▶ **Job**
Update the records starting at the beginning and ending at the line with "Does the chart contain stacked bars?", changing every "True or false" to "Right or wrong" and keeping everything else the same.

::: Input :::

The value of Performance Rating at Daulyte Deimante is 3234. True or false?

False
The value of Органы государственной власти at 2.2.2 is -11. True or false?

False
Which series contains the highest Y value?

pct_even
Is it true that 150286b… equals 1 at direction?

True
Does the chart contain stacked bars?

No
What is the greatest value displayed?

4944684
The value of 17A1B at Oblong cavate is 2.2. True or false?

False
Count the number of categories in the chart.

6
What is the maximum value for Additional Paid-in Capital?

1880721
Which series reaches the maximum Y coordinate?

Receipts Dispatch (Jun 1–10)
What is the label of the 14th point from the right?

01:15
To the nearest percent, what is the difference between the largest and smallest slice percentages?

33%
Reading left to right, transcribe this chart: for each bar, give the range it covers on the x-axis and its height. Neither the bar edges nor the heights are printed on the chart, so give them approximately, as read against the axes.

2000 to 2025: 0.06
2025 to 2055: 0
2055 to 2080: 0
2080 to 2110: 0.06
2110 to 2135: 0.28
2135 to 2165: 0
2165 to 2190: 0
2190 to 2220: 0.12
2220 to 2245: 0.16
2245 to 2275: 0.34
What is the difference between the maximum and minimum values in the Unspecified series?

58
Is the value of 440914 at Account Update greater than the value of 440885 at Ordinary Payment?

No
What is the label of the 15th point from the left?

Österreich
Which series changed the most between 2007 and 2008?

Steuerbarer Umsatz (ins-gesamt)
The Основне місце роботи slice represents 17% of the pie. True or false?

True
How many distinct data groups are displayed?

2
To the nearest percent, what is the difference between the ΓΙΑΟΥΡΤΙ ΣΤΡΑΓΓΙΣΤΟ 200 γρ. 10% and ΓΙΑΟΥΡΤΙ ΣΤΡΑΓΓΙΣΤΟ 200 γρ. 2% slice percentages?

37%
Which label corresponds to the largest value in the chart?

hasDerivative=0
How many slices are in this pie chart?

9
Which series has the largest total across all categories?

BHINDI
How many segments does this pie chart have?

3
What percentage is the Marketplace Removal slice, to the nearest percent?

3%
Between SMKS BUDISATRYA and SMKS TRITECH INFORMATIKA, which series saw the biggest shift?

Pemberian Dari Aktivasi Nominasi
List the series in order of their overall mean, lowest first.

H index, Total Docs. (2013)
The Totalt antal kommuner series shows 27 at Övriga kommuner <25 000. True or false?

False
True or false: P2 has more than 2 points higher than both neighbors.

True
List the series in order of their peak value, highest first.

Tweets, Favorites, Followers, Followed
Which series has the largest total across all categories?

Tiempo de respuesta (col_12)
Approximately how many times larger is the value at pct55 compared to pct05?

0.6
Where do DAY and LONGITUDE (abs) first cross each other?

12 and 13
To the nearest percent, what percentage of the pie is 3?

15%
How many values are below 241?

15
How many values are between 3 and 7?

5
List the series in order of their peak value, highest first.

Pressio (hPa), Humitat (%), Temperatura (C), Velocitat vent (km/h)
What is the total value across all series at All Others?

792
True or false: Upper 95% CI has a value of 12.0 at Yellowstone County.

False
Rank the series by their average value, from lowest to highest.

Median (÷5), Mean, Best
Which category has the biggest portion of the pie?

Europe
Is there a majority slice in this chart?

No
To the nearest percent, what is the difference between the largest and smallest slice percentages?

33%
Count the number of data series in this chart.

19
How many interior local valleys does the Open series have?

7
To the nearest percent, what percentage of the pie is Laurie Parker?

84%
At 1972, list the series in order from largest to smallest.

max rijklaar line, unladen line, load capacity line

:::

▶ **Answer box**
The value of Performance Rating at Daulyte Deimante is 3234. Right or wrong?

False
The value of Органы государственной власти at 2.2.2 is -11. Right or wrong?

False
Which series contains the highest Y value?

pct_even
Is it true that 150286b… equals 1 at direction?

True
Does the chart contain stacked bars?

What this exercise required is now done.